1. About YOLO (You only Look Once):
YOLO detection is a straightforward regression dilemma which takes an input image and learns the class possibilities with bounding box coordinates. YOLO divides every image into a grid of S x S and every grid predicts N bounding boxes and confidence. The confidence reflects the precision of the bounding box and whether the bounding box in point of fact contains an object in spite of the defined class. YOLO even forecasts the classification score for every box for each class. You can merge both the classes to work out the chance of every class being in attendance in a predicted box.
So, total SxSxN boxes are forecasted. On the other hand, most of these boxes have lower confidence scores and if we set a doorstep say 30% confidence, we can get rid of most of them.
The GitHub Source Code: https://github.com/pjreddie/darknet
2. About SSD (Single Shot MultiBox Detector in TensorFlow)
SSD attains a better balance between swiftness and precision. SSD runs a convolutional network on input image only one time and computes a feature map.

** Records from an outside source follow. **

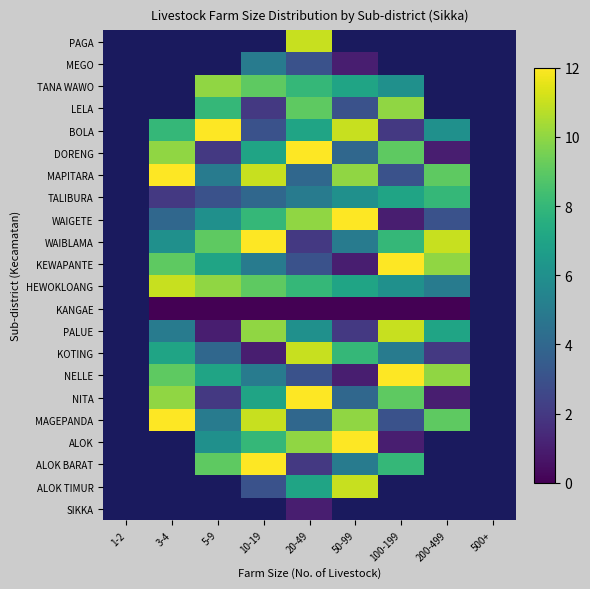

Reading left to right, extract all data points from this chart.

PAGA: 1-2=10	3-4=7	5-9=4	10-19=1	20-49=11	50-99=8	100-199=5	200-499=2	500+=12
MEGO: 1-2=11	3-4=9	5-9=7	10-19=5	20-49=3	50-99=1	100-199=12	200-499=10	500+=8
TANA WAWO: 1-2=12	3-4=11	5-9=10	10-19=9	20-49=8	50-99=7	100-199=6	200-499=5	500+=4
LELA: 1-2=7	3-4=1	5-9=8	10-19=2	20-49=9	50-99=3	100-199=10	200-499=4	500+=11
BOLA: 1-2=4	3-4=8	5-9=12	10-19=3	20-49=7	50-99=11	100-199=2	200-499=6	500+=10
DORENG: 1-2=5	3-4=10	5-9=2	10-19=7	20-49=12	50-99=4	100-199=9	200-499=1	500+=6
MAPITARA: 1-2=6	3-4=12	5-9=5	10-19=11	20-49=4	50-99=10	100-199=3	200-499=9	500+=2
TALIBURA: 1-2=1	3-4=2	5-9=3	10-19=4	20-49=5	50-99=6	100-199=7	200-499=8	500+=9
WAIGETE: 1-2=2	3-4=4	5-9=6	10-19=8	20-49=10	50-99=12	100-199=1	200-499=3	500+=5
WAIBLAMA: 1-2=3	3-4=6	5-9=9	10-19=12	20-49=2	50-99=5	100-199=8	200-499=11	500+=1
KEWAPANTE: 1-2=11	3-4=9	5-9=7	10-19=5	20-49=3	50-99=1	100-199=12	200-499=10	500+=8
HEWOKLOANG: 1-2=12	3-4=11	5-9=10	10-19=9	20-49=8	50-99=7	100-199=6	200-499=5	500+=4
KANGAE: 1-2=0	3-4=0	5-9=0	10-19=0	20-49=0	50-99=0	100-199=0	200-499=0	500+=0
PALUE: 1-2=9	3-4=5	5-9=1	10-19=10	20-49=6	50-99=2	100-199=11	200-499=7	500+=3
KOTING: 1-2=10	3-4=7	5-9=4	10-19=1	20-49=11	50-99=8	100-199=5	200-499=2	500+=12
NELLE: 1-2=11	3-4=9	5-9=7	10-19=5	20-49=3	50-99=1	100-199=12	200-499=10	500+=8
NITA: 1-2=5	3-4=10	5-9=2	10-19=7	20-49=12	50-99=4	100-199=9	200-499=1	500+=6
MAGEPANDA: 1-2=6	3-4=12	5-9=5	10-19=11	20-49=4	50-99=10	100-199=3	200-499=9	500+=2
ALOK: 1-2=2	3-4=4	5-9=6	10-19=8	20-49=10	50-99=12	100-199=1	200-499=3	500+=5
ALOK BARAT: 1-2=3	3-4=6	5-9=9	10-19=12	20-49=2	50-99=5	100-199=8	200-499=11	500+=1
ALOK TIMUR: 1-2=4	3-4=8	5-9=12	10-19=3	20-49=7	50-99=11	100-199=2	200-499=6	500+=10
SIKKA: 1-2=8	3-4=3	5-9=11	10-19=6	20-49=1	50-99=9	100-199=4	200-499=12	500+=7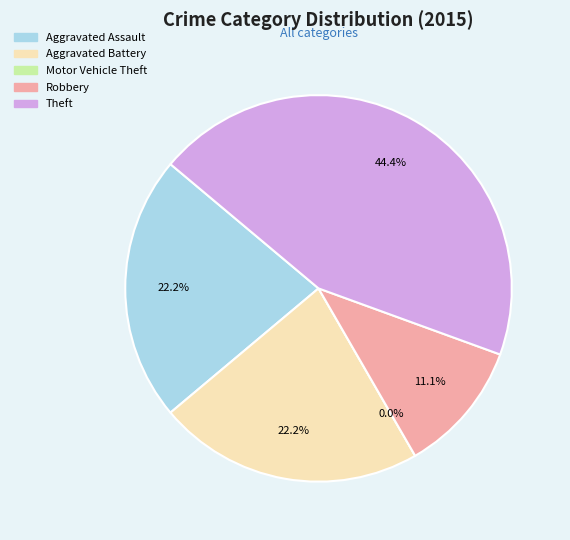

To the nearest percent, what percentage of the pie is Aggravated Battery?

22%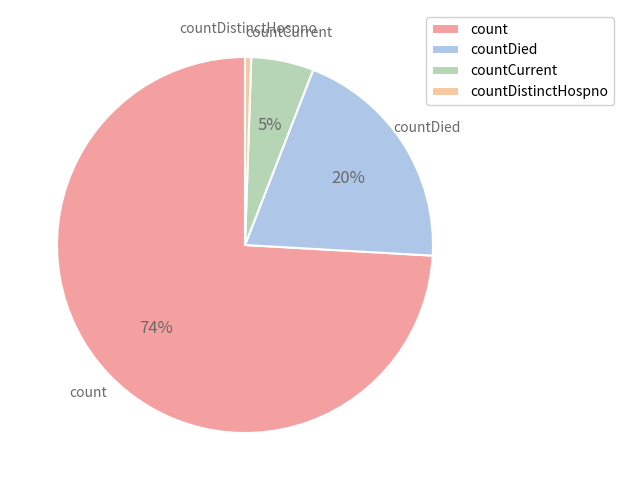

Count the number of slices in the pie.

4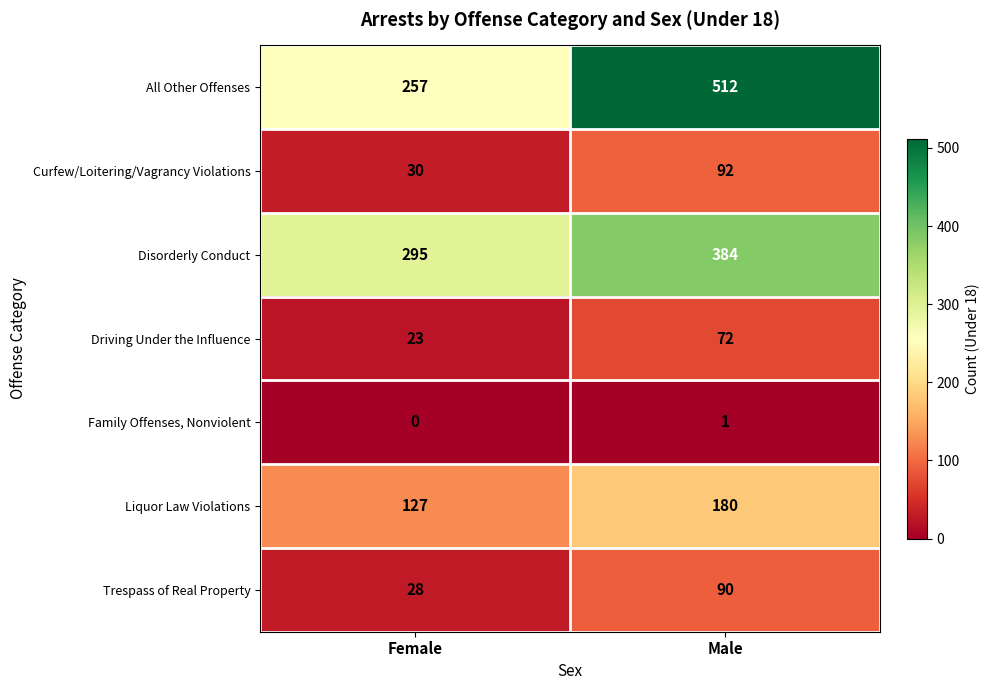

Which category has the highest value across all series?

Male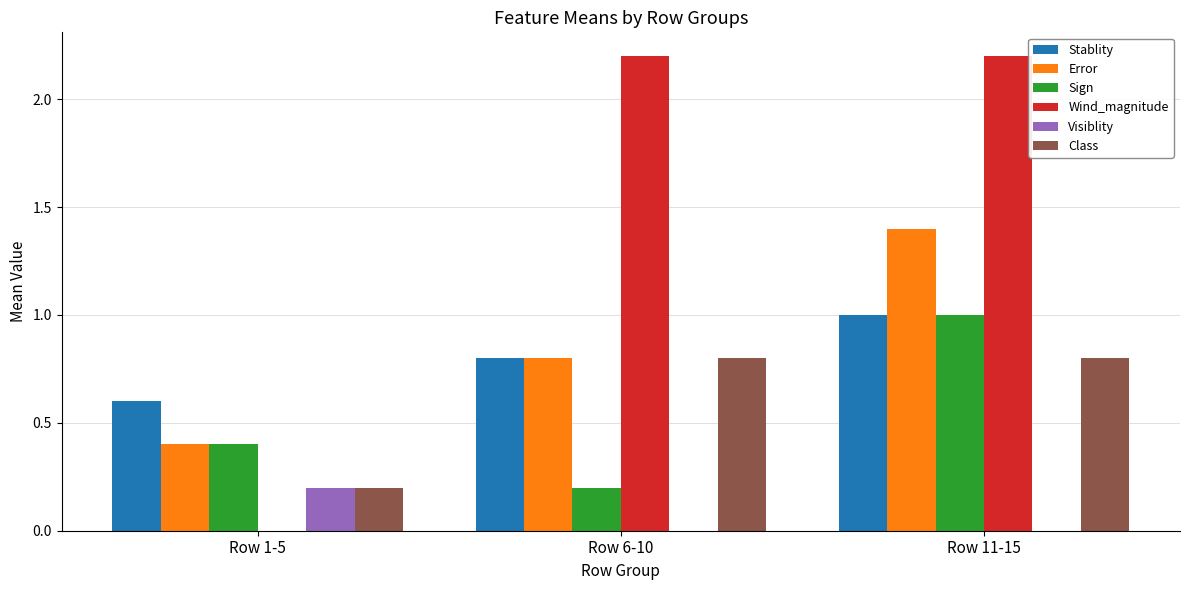

True or false: Error has a value of 0.8 at Row 6-10.

True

Now, we run a small 3×3 sized convolutional kernel on this feature map to foresee the bounding boxes and categorization probability.
SSD also uses anchor boxes at a variety of aspect ratio comparable to Faster-RCNN and learns the off-set to a certain extent than learning the box. In order to hold the scale, SSD predicts bounding boxes after multiple convolutional layers. Since every convolutional layer functions at a diverse scale, it is able to detect objects of a mixture of scales.
The GitHub Source Code: https://github.com/balancap/SSD-Tensorflow
3. YOLO vs. SSD
SSD is a healthier recommendation. However, if exactness is not too much of disquiet but you want to go super quick, YOLO will be the best way to move forward. First of all, a visual thoughtfulness of swiftness vs precision trade-off would differentiate them well.
SSD is a better option as we are able to run it on a video and the exactness trade-off is very modest. While dealing with large sizes, SSD seems to perform well, but when we look at the accurateness numbers when the object size is small, the performance dips a bit.